Questions We'd Ask Before Buying Here Ourselves
The questions a local who knows these three buildings asks are different from the ones a portal answers. On any specific residence, we want to know:
- What did this building's SIRS find, how funded are its reserves, and is any assessment planned or pending?
- What is the exact current fee for this unit, what does it include, and what has the trajectory been since 2022?
- How much of this unit is original 2005-2006, and what would the remodel actually cost in this building?
- What is the true position, end unit or interior, floor height, exposure, and how does it comp against same-plan sales?
- What do the current leasing rules say, in the documents, not the remarks, and are any amendments pending?
- How long has it sat and at what price cuts, and what does that say about our leverage?
Acquilus May Not Be Right For You If
We would rather tell you the truth than sell you the wrong building. Acquilus may not be the right fit if any of these are deal-breakers, and that is a property question, not a personal one.
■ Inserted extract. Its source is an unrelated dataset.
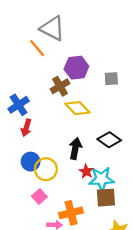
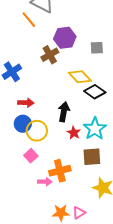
yellow diamond: (78, 108) -> (80, 77), moved
red arrow: (26, 128) -> (26, 103), moved, turned -105
black diamond: (109, 140) -> (95, 92), moved
cyan star: (102, 179) -> (95, 129), moved, turned -30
Consider elsewhere if you want
- Short-term or nightly rental income; three-month minimums close that door by design.
- The lowest possible monthly carry; oceanfront association fees are structural here, not negotiable.
- A resort-scale amenity program, tennis, clubrooms, social calendar (Costa Verano or Pelican Point fit better).
- Brand-new construction with a builder warranty instead of 2005-2011 buildings and their renovation math.
- A yard, a workshop, or single-family privacy at ground level.
Acquilus fits if you want
- The newest oceanfront concrete in Jacksonville Beach, years ahead of the milestone clock.
- A full-floor, private-elevator residence of 3,500+ sq ft, if you can catch one of the fourteen.
- Direct oceanfront on the quiet north blocks with the restaurant district still a walk away.
- A quiet, owner-occupied building culture with gates, garages, and on-site management.
- A product ladder that lets you trade up from a 2BR to an end unit to III without leaving the block.